Re: Mathematica 8
- To: mathgroup at smc.vnet.net
- Subject: [mg114036] Re: Mathematica 8
- From: Bill Rowe <readnews at sbcglobal.net>
- Date: Mon, 22 Nov 2010 07:33:59 -0500 (EST)
On 11/20/10 at 12:25 PM, sydgeraghty at me.com (Syd Geraghty) wrote: >On Nov 20, 2010, at 3:11 AM, Bill Rowe wrote: >>On 11/19/10 at 5:07 AM, sydgeraghty at me.com (Syd Geraghty) wrote: >>>So lets look for some data to support the buying decision! Using >>>MathematicaBenchmark8 with my current machine: >>> Machine Name: sydsmacbookpro >>> System: MacOS X V 10.6.5 Snow Leopard (64-bit) >>> Date: November 15, 2010 >>> Mathematica Version: 8.0.0 >>> Benchmark Result: 0.41 >>I see bit better with my MacBookPro, an overall score of 0.60. >Do you have 4 GB RAM? I only have 2 GB. I have 6 GB of RAM installed. >>>The interesting fact is if I set up Mathematica 8 to use both of >>>my MacBooks cores to I get a 61% MathematicaBenchmark8 improvement >>>(an impressive result). >>Could you elaborate a bit on this?
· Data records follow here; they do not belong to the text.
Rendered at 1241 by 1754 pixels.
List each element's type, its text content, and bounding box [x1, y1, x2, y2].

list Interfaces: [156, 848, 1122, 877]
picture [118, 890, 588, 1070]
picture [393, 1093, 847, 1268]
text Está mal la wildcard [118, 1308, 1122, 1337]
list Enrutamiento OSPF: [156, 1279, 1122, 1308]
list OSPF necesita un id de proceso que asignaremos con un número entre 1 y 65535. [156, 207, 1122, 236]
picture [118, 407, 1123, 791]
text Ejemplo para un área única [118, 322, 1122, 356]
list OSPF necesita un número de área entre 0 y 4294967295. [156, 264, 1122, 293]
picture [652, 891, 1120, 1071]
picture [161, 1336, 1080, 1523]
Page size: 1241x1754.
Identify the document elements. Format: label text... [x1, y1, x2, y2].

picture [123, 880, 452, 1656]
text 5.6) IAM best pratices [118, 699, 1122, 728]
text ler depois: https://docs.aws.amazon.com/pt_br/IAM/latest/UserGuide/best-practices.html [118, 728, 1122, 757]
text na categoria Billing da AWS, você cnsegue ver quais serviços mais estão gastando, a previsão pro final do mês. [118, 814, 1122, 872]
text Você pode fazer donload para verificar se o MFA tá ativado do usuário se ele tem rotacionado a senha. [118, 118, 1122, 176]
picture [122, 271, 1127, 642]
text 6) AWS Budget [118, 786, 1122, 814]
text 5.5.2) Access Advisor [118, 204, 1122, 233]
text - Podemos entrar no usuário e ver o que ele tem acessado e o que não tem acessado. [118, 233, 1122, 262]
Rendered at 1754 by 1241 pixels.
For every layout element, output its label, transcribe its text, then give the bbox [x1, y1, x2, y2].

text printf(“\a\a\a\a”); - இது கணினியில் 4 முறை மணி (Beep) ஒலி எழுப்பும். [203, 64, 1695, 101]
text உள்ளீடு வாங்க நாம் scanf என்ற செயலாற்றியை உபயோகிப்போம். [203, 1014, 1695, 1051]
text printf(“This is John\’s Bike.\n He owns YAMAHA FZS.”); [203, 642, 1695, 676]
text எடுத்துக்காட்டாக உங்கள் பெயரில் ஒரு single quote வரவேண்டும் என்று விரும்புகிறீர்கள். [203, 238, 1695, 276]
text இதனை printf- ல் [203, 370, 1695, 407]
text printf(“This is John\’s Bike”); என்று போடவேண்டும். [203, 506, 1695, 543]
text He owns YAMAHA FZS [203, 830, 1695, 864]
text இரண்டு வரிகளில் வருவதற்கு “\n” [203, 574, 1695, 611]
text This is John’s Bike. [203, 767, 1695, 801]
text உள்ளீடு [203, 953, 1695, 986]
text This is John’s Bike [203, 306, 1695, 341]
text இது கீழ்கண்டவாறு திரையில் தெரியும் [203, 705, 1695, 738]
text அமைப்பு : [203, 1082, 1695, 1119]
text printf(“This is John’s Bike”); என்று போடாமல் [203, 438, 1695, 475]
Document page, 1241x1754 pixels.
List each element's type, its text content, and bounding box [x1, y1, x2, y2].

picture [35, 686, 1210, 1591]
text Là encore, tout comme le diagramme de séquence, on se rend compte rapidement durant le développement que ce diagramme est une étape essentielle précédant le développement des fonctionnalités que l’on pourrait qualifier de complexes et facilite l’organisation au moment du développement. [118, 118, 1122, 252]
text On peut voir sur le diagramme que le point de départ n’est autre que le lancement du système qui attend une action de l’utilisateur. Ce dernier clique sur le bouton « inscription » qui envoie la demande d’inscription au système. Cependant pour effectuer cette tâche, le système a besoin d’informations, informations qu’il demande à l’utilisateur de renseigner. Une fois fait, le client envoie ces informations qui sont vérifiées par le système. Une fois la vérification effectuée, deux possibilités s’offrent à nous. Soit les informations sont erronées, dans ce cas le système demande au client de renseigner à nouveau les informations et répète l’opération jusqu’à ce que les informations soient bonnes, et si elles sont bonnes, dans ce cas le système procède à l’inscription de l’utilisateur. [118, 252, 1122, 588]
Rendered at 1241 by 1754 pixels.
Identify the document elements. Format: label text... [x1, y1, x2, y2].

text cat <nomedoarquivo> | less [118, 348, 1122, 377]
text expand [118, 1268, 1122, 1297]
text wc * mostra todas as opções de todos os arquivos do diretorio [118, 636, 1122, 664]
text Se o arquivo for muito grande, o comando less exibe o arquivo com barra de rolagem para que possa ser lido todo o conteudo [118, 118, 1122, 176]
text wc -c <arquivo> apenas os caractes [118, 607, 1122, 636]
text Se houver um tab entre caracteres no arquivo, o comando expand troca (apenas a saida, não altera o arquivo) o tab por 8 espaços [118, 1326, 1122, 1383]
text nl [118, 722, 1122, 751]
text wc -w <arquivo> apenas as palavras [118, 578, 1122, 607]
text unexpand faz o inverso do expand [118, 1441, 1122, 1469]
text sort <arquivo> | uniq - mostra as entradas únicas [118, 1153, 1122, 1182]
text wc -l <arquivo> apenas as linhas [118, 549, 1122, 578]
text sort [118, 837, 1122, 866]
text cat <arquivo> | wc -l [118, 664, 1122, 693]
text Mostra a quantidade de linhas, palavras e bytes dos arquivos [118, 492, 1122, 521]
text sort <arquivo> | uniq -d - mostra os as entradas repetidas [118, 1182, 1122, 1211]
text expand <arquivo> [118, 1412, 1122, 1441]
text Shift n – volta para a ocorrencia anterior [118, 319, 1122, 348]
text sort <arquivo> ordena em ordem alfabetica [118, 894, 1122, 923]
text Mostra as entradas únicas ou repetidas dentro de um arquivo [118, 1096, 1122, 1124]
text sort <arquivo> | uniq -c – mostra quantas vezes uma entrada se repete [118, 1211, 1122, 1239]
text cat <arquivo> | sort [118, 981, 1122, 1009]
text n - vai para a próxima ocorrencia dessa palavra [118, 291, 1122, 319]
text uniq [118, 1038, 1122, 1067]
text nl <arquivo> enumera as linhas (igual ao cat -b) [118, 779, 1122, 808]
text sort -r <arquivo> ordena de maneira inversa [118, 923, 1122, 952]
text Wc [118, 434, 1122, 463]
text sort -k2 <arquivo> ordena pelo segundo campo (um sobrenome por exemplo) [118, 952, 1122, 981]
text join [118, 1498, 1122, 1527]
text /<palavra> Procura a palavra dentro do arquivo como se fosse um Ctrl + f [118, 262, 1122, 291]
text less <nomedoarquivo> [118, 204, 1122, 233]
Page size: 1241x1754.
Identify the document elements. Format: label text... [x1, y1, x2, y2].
I thought to make use of more >>than one core I needed to use commands like Parallelize. Are >>modifying the benchmarking code? >No ... I just selected to launch parallel kernels on startup of Mathematica 8 >in Mathematica Preferences. >Then I just ran MathematicaMark8 with no code modifications to see >what happened. So, I gave this a try and the benchmark score for me rises to 0.89. That prompted me to look at the code. The code looks at the value of $KernelCount. If Positive[$KernelCount] returns true, the benchmarks are run using parallel computing. This is done using DistributeDefinitions, ParallelMap etc. It is useful to know the benchmarking package can be used to benchmark multiple cores. It would have been better if this were documented in the package guide for benchmarking. And while this does give users a transparent way to benchmark multiple cores, it doesn't give users a transparent way to make use of parallel computing.